Milanesa is known throughout Latin America, but it is particularly associated with the Southern Cone and the Río de la Plata. Despite its foreign origins, it is broadly regarded as a national dish in Argentina, where it is widely popular and considered an iconic staple of the country's cuisine. It is estimated that approximately 300 million kilograms of milanesas are consumed in Argentina each year, representing an annual per capita consumption of 11.4 kg. In addition, Argentines eat milanesas an estimated three times a week on average. In Argentina, the widely used expression "la verdad de la milanesa" (lit. 'the truth of milanesa) denotes an unquestionable truth and is commonly believed to originate from longstanding debates over the dish's origins. Since 2011, the country celebrates "National Milanesa Day" on May 3, following an informal initiative launched by fans of the dish on social media. Since 2024, the Hipódromo de Palermo in Buenos Aires has hosted an annual festival dedicated to milanesa.

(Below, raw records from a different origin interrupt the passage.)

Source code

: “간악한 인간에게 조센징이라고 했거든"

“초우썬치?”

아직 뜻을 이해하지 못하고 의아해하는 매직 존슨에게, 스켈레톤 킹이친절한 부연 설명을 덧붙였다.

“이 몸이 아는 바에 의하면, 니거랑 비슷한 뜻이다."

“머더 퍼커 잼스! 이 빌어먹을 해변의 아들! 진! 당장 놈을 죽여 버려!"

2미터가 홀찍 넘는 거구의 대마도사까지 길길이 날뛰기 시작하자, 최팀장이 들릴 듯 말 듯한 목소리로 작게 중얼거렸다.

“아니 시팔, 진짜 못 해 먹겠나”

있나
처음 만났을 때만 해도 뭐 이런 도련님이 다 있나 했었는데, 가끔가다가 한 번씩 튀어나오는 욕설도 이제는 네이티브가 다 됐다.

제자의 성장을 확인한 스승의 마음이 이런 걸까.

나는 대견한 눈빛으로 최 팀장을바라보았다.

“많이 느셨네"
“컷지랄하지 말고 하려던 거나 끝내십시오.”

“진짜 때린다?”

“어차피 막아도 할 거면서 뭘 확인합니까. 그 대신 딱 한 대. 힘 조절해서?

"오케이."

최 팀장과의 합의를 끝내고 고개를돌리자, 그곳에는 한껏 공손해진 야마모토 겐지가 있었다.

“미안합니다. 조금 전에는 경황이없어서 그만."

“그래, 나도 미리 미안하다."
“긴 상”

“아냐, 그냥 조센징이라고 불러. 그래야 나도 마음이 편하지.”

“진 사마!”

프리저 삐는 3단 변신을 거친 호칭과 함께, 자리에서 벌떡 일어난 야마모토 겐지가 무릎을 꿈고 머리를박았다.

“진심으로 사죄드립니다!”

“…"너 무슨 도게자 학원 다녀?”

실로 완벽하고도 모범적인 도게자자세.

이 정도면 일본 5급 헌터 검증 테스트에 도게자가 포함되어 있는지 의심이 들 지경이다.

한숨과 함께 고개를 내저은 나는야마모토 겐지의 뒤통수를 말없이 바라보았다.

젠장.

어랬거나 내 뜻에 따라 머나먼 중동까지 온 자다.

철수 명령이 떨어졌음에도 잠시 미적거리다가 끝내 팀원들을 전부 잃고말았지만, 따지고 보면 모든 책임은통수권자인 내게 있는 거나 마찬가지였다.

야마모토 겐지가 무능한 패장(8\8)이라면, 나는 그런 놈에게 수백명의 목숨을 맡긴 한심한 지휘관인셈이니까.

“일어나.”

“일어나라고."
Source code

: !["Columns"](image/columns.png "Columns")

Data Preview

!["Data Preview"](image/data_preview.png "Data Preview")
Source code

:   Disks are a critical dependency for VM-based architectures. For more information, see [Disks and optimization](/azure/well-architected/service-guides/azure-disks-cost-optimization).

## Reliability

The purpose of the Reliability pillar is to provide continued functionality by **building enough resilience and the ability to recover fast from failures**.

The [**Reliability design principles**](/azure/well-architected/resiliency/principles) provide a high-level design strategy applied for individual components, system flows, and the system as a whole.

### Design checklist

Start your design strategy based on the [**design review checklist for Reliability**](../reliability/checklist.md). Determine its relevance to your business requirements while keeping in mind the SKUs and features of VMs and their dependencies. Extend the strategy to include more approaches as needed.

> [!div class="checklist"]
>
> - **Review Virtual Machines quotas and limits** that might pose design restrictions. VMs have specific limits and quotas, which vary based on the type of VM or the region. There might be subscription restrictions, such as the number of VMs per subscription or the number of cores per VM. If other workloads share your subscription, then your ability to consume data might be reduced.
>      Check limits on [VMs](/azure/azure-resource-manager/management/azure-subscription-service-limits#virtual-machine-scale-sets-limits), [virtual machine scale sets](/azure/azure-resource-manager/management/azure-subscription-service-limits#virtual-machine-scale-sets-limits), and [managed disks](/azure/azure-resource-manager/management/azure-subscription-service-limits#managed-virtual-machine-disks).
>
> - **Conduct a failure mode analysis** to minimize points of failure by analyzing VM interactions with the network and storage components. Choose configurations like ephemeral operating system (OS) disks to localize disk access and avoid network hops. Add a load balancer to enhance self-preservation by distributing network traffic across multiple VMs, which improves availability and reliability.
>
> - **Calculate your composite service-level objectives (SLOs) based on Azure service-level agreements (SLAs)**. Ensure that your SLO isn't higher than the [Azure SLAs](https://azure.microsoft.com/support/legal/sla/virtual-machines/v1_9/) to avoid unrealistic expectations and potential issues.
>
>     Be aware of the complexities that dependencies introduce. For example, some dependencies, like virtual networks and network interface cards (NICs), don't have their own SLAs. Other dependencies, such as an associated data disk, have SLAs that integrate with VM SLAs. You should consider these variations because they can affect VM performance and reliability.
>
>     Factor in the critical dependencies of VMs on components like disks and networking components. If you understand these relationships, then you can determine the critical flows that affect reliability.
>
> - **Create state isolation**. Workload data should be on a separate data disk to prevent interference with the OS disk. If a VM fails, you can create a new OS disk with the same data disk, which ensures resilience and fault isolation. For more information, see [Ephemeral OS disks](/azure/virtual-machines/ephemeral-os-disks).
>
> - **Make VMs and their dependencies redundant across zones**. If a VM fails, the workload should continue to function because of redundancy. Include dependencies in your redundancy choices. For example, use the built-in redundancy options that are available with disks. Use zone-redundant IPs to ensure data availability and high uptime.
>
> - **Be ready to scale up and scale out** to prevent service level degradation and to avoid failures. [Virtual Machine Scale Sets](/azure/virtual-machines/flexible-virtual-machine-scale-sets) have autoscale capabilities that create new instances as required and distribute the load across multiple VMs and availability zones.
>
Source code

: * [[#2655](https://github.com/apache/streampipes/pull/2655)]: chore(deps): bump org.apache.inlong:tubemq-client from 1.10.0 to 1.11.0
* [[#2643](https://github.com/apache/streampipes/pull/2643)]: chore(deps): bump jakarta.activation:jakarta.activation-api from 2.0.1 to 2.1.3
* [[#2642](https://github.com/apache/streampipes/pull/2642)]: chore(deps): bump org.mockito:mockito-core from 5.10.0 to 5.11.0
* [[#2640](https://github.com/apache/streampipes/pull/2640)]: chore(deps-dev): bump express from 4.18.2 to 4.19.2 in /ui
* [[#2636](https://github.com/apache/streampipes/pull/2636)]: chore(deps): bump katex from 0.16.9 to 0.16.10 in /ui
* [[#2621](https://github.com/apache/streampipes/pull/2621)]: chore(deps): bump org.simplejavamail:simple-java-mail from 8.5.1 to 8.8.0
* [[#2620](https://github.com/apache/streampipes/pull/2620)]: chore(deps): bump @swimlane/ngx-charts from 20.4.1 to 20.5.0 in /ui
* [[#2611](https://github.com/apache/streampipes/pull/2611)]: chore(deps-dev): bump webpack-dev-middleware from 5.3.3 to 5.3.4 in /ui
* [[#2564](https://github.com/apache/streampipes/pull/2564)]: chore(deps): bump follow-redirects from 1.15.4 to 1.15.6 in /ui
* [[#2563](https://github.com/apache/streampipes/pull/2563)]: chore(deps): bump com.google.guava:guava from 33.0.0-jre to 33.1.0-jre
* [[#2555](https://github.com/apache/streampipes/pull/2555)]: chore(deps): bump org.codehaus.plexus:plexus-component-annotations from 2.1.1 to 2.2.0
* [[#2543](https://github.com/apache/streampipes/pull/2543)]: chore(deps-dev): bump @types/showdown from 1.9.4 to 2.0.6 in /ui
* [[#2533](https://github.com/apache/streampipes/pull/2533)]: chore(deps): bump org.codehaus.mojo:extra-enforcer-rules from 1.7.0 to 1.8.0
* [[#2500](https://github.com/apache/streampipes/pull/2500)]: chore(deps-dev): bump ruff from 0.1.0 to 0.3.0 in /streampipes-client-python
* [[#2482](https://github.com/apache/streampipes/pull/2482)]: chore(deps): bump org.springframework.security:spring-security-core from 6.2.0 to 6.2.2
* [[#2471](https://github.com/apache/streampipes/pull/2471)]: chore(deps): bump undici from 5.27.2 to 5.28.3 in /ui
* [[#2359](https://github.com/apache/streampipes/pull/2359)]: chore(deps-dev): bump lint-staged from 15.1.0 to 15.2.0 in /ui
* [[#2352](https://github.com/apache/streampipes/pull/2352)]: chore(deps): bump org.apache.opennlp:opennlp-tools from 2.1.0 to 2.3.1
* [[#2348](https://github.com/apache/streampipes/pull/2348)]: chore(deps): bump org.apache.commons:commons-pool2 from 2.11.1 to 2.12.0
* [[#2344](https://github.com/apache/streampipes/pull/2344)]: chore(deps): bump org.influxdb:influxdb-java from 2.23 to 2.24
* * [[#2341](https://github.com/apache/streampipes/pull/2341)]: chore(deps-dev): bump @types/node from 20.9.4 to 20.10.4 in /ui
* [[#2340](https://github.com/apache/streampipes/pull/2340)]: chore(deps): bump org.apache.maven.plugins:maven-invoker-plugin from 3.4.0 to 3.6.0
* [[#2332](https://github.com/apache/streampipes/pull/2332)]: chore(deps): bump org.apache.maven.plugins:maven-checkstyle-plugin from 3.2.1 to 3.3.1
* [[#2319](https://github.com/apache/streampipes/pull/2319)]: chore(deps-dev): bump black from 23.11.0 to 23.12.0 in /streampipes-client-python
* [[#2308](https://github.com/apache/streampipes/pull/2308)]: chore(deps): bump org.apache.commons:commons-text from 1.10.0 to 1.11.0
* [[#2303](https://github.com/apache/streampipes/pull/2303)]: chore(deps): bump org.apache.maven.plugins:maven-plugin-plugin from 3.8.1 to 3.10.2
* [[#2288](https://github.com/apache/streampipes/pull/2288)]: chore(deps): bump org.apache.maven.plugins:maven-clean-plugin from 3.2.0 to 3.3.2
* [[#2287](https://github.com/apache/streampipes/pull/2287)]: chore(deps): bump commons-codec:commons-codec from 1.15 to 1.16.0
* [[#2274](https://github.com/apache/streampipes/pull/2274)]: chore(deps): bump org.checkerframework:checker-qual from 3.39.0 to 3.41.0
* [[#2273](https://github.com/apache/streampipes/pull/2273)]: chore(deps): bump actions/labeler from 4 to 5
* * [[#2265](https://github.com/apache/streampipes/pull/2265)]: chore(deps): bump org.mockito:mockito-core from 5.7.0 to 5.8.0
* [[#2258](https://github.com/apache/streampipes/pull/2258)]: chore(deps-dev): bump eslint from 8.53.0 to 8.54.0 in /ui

A popular way of eating milanesas is as a sandwich (sánguche de milanesa), which is particularly associated with the Argentine province of Tucumán, where it has become a local specialty. Every March 18, the "Milanesa Sandwich Day" is celebrated, an initiative that began in Tucumán in 2013 and has since spread to the rest of the country. The date commemorates the death of José Norberto "Chacho" Leguizamón in 2010, who was the driving force behind one of Tucumán's most iconic sandwich shops, helping elevate the breaded cutlet sandwich to cult status and attracting both locals and tourists. In 2024, the Tucumán legislature designated the milanesa sandwich as an official "intangible cultural heritage" of the province, highlighting its significance for tourism. Since 2022, the "National Milanesa Sandwich Festival" has been held every November in the provincial capital, San Miguel de Tucumán, attracting thousands of attendees.